» **Data records**
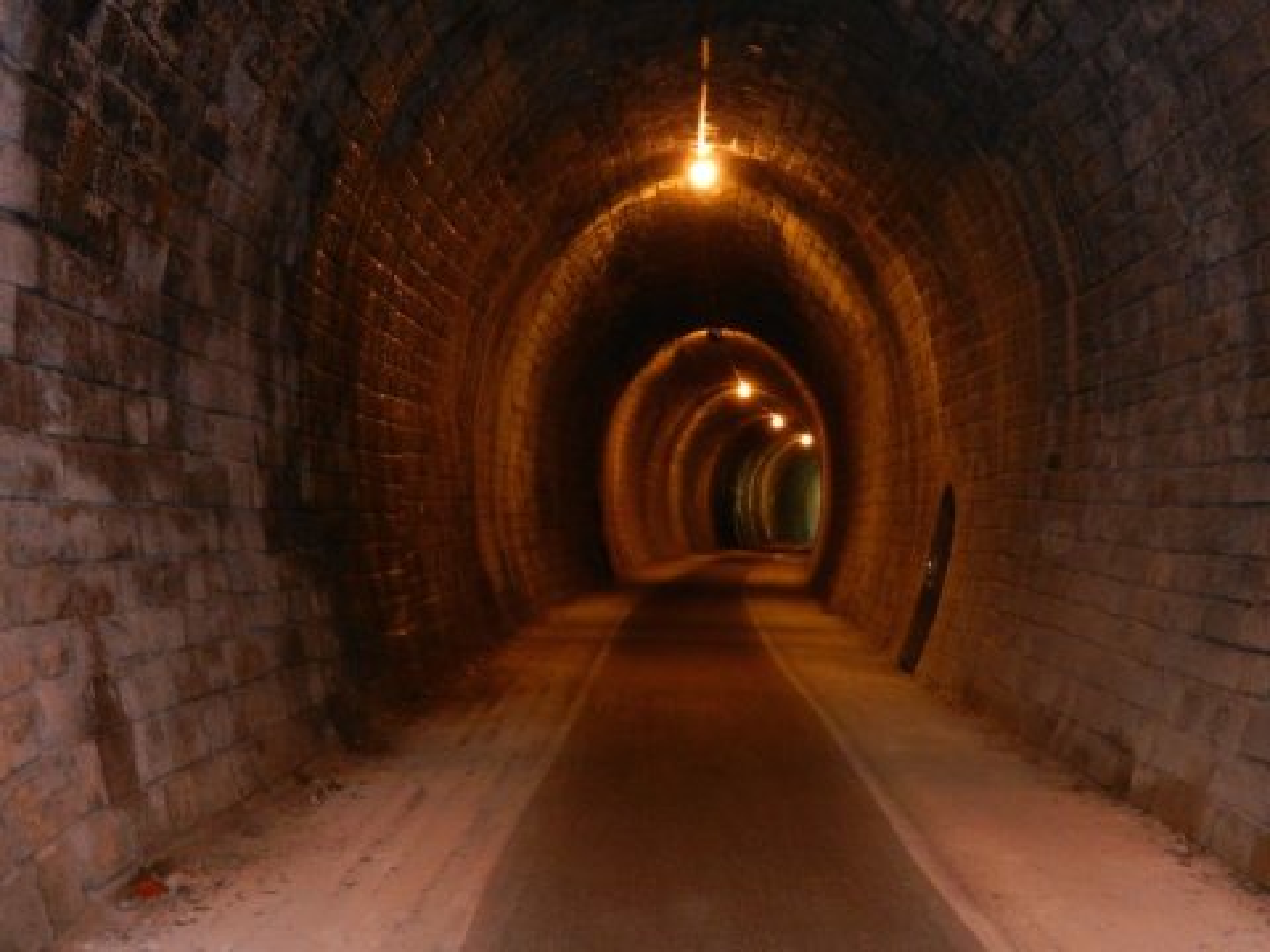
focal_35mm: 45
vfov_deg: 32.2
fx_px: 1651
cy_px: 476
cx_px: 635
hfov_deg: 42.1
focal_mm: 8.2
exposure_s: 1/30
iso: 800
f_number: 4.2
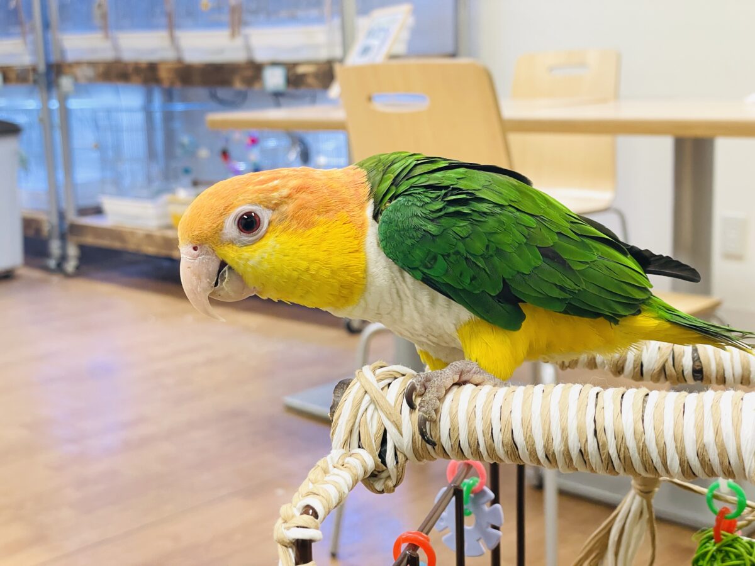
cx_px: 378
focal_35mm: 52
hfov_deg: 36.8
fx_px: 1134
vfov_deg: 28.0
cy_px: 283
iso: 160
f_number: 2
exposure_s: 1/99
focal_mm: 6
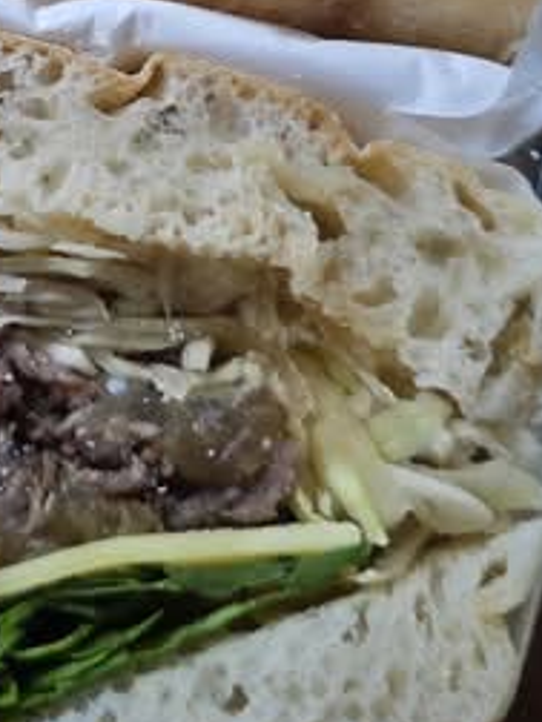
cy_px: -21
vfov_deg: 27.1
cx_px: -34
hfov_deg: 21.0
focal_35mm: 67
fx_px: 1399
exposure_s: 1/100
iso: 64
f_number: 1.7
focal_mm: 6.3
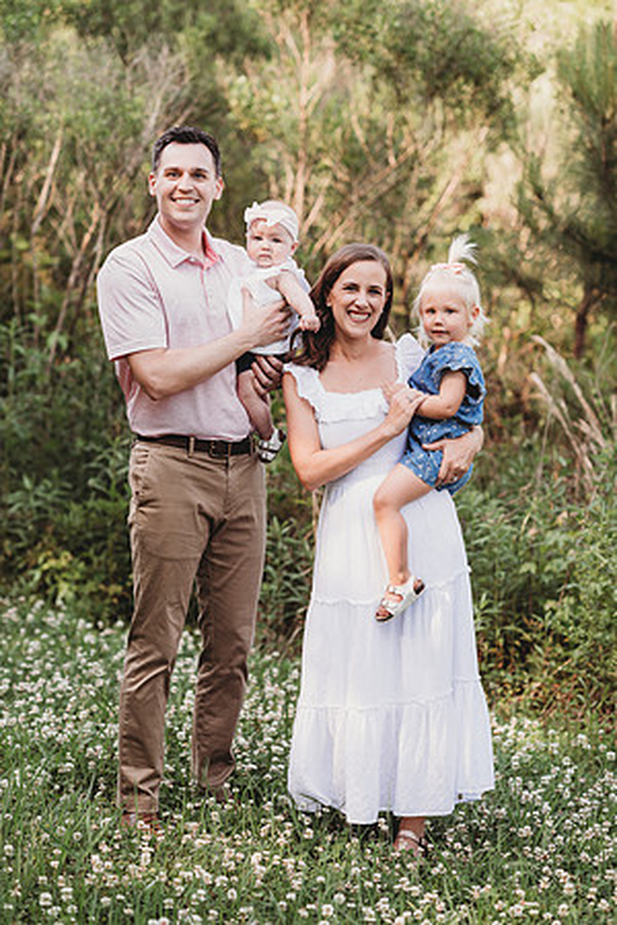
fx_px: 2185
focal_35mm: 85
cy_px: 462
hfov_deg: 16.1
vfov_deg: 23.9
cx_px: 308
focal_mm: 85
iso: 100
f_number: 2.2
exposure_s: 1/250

» **Required action**
Reproduce each entry exactly as written, but leave out the images.

» **Task output**
focal_35mm: 45
vfov_deg: 32.2
fx_px: 1651
cy_px: 476
cx_px: 635
hfov_deg: 42.1
focal_mm: 8.2
exposure_s: 1/30
iso: 800
f_number: 4.2
cx_px: 378
focal_35mm: 52
hfov_deg: 36.8
fx_px: 1134
vfov_deg: 28.0
cy_px: 283
iso: 160
f_number: 2
exposure_s: 1/99
focal_mm: 6
cy_px: -21
vfov_deg: 27.1
cx_px: -34
hfov_deg: 21.0
focal_35mm: 67
fx_px: 1399
exposure_s: 1/100
iso: 64
f_number: 1.7
focal_mm: 6.3
fx_px: 2185
focal_35mm: 85
cy_px: 462
hfov_deg: 16.1
vfov_deg: 23.9
cx_px: 308
focal_mm: 85
iso: 100
f_number: 2.2
exposure_s: 1/250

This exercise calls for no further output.